The John Fluevog store in Vancouver’s Gastown is an example of how new can be mixed with old and produce great results.

The John Fluevog store in Vancouver’s Gastown is an example of how new can be mixed with old and produce great results.

Nelson’s past must meet its present

Is Nelson's commitment to heritage limiting creativity and the community's future?

Walking through Victoria’s downtown core as a child, I loved looking down at a unique strip of bricks on Government Street.

Each brick had a name on it. The names were of those who founded Fort Victoria, and the line of bricks ran the perimeter of where the old fort stood.

From Market Square to the Inner Harbour and Chinatown — which is the oldest in Canada and only second in age to San Francisco’s in North America — Victoria is saturated in history and heritage.

When I moved to Vancouver after university I immediately found myself drawn to the Gastown neighbourhood, which reminded me of home. But what I loved most about Gastown was the juxtaposition of old and new.

Vancouver has become known as the Emerald City — partially due to its towering green glass buildings — but wedged in between all of those modern skyscrapers are remnants of the city’s past.

One of my favourite examples of this is the John Fluevog shoe store in Gastown. My friends have often heard me refer to the store as a cathedral of footwear. (I had a bit of a shoe obsession before moving to the mountains and trading my high heels for Birkenstocks.)

It is a beautiful glass building sandwiched between two heritage buildings; a wonderful example of old married with new.

In my time in Nelson I have fallen in love with the heritage and history of the community, but I’m starting to wonder if we’re a bit stuck in the past.

From the nostalgia around the Civic Theatre building to the conversation around the changes to the City’s heritage commissions, it seems as though some people are unwilling to step into the future.

Not all cultural trends are particularly nice to look at — for example the hairdos of Flock of Seagulls or some of Cher’s wardrobe choices — but they were influential and important in terms of artistic and creative expression.

What if architects like Frank Lloyd Wright had been restricted by heritage preservation? He may never have created Fallingwater.

Imagine how much different Seattle Centre would look without the dramatic design of the Experience Music Project/Science Fiction Hall of Fame and Museum.

What would Nelson look like if we opened up our vacant lots to developers with new architectural design ideas mixed with images from our past?

If we truly are a great little arts town, should we really be restricting someone’s creative vision?

Memories and history are important, and need to be recognized and cherished by a community, but we don’t need to create living shrines to the past.

First dates and kisses at the Civic Theatre are important, but perhaps the interests of the community have changed.

Maybe my generation would rather watch movies on NetFlix or AppleTV or go climbing rather than sitting in a movie theatre.

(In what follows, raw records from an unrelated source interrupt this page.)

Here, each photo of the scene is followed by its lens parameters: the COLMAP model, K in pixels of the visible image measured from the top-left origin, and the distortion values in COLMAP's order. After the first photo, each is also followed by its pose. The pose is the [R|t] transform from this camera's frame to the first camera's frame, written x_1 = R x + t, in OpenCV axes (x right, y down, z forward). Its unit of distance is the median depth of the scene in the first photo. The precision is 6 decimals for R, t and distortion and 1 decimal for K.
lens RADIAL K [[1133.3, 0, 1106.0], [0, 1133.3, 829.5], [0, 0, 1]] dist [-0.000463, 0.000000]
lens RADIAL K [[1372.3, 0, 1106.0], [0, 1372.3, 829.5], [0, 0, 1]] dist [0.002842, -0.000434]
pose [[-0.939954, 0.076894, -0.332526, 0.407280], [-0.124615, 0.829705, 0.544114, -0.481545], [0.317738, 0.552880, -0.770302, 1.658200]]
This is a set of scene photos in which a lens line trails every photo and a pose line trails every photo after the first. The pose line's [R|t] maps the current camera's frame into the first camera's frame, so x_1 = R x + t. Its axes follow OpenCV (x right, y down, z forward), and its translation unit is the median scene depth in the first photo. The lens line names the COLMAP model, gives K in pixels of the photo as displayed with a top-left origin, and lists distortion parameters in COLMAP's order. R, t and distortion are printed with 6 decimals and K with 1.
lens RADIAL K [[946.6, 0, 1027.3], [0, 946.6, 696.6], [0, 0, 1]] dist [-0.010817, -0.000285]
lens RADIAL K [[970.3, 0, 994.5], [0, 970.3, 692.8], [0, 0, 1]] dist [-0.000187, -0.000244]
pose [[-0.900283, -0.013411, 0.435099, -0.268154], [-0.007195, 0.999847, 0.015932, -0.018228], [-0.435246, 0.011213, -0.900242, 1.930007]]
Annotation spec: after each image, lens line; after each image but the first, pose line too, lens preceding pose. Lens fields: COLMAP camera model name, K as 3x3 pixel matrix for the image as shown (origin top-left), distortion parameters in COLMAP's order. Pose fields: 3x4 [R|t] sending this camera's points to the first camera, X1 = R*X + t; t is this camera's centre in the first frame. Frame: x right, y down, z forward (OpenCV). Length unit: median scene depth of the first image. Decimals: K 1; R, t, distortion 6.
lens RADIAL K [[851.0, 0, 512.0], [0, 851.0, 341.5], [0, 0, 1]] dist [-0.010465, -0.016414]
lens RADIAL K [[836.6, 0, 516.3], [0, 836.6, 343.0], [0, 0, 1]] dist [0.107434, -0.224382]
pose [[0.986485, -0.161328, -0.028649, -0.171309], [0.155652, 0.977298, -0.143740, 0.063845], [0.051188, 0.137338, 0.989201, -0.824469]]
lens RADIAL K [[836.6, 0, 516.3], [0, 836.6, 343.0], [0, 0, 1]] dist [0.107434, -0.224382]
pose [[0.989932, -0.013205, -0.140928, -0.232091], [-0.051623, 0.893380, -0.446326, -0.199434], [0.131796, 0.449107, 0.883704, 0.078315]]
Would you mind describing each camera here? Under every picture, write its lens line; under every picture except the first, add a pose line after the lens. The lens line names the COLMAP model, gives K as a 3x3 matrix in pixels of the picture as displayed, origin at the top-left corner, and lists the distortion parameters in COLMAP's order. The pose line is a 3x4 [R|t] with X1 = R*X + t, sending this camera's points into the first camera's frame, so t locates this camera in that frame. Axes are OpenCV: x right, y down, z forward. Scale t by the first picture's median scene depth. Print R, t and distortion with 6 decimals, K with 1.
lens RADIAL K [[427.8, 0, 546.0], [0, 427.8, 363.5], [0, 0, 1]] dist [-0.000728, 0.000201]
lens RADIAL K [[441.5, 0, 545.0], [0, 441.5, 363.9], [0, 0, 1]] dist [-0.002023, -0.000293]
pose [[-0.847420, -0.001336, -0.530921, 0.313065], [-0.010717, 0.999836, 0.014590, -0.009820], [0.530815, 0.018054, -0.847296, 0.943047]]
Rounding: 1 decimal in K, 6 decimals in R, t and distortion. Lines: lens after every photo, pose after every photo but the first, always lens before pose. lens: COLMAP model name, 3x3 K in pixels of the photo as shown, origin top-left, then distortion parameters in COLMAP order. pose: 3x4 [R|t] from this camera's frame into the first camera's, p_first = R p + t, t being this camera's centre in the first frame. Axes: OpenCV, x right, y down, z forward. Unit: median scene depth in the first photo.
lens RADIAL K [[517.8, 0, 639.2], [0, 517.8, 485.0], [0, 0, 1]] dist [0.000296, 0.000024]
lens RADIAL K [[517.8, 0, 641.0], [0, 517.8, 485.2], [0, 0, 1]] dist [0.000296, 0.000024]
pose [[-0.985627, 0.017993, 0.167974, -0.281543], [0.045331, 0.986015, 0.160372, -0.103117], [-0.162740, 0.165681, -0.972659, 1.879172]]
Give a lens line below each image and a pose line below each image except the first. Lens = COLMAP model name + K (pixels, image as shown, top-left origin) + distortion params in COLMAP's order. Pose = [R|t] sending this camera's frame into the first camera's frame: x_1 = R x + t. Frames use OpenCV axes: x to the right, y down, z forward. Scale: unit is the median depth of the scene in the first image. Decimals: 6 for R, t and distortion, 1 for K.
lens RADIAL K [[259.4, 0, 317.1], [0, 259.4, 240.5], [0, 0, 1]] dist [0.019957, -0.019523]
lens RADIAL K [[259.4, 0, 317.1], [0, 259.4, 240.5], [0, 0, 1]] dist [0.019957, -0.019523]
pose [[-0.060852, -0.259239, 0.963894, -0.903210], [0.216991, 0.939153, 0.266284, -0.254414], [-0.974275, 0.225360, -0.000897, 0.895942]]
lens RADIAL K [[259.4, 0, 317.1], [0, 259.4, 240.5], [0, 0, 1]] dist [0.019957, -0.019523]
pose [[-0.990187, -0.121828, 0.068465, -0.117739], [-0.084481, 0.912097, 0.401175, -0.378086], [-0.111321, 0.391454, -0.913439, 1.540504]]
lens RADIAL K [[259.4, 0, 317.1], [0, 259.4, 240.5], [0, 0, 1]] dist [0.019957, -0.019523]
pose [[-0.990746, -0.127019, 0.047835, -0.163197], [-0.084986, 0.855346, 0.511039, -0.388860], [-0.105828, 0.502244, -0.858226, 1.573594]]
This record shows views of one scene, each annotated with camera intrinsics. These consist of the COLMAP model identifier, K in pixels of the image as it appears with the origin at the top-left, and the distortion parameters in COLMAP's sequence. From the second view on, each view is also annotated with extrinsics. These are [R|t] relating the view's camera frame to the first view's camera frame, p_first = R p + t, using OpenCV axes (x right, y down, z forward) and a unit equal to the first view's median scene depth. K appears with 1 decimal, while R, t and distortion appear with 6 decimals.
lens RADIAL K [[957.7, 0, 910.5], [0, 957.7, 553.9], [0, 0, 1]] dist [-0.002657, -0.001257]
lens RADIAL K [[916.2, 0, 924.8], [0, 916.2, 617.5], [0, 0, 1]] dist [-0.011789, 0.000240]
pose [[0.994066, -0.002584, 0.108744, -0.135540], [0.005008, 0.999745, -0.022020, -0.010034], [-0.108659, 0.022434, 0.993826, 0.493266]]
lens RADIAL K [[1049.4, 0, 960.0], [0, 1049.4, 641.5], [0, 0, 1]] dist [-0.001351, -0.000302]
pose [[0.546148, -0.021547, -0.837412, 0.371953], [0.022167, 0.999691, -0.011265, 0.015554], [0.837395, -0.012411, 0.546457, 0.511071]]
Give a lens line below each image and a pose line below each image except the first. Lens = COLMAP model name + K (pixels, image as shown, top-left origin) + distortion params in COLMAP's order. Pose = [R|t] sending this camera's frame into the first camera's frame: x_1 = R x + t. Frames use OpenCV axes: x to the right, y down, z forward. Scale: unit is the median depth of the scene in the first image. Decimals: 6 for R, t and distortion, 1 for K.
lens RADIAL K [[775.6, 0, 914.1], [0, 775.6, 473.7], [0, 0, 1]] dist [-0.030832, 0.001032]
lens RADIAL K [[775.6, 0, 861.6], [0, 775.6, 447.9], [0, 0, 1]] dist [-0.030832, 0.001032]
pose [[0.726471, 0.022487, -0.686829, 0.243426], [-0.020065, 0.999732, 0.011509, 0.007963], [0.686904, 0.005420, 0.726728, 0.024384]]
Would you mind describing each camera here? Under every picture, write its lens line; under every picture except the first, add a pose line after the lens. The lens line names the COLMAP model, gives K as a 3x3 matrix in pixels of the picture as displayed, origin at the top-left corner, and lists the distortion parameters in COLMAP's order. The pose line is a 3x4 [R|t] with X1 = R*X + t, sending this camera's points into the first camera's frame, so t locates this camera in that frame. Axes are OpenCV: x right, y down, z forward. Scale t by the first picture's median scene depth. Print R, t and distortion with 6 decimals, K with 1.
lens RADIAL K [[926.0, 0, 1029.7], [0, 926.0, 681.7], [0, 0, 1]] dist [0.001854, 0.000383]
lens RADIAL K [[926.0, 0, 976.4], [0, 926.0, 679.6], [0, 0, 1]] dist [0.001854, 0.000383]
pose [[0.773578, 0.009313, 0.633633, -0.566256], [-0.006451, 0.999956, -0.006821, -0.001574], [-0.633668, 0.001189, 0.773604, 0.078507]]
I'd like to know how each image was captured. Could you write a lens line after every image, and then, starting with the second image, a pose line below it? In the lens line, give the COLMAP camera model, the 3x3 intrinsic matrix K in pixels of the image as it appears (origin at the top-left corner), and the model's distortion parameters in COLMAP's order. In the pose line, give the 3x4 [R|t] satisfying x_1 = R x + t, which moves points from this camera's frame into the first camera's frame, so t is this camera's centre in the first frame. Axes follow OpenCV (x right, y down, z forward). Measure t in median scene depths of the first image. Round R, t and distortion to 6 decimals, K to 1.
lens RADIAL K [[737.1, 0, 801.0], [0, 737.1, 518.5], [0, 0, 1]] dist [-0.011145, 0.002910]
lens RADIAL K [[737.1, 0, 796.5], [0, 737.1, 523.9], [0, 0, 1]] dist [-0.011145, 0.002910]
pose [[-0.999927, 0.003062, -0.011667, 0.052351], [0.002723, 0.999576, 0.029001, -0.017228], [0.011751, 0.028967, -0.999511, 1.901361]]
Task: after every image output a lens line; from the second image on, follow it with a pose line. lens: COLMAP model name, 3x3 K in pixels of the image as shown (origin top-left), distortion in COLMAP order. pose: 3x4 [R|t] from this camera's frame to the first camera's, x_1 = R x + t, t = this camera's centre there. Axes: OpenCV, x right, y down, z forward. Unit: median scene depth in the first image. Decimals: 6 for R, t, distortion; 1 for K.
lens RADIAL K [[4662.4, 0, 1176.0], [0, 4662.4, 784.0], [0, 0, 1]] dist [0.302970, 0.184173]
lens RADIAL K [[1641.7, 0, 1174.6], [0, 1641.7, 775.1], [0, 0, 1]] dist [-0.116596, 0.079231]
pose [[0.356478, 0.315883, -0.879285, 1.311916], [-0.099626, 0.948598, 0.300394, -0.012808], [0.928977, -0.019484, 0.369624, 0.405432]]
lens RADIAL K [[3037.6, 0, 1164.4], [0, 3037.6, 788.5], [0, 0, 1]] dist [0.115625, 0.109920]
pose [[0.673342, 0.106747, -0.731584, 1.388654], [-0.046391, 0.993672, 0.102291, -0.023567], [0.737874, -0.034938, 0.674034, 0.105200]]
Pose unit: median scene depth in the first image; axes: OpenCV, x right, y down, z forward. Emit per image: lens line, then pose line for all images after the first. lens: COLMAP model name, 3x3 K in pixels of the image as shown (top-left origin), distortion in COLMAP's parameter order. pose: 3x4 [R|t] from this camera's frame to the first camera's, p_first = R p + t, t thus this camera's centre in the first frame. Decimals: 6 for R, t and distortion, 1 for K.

Just because we don’t have a movie theatre in the Civic or incorporate modern architecture into the downtown core, doesn’t mean we don’t respect our heritage.

By firmly labeling Nelson as a heritage community and by deterring design concepts and ideas that stray from the city’s heritage vision, we are also restricting what could be great modern design.

Design, art and architecture of today will be the heritage of tomorrow and by restricting what could be because of what was, we are limiting the legacy we leave to future generations.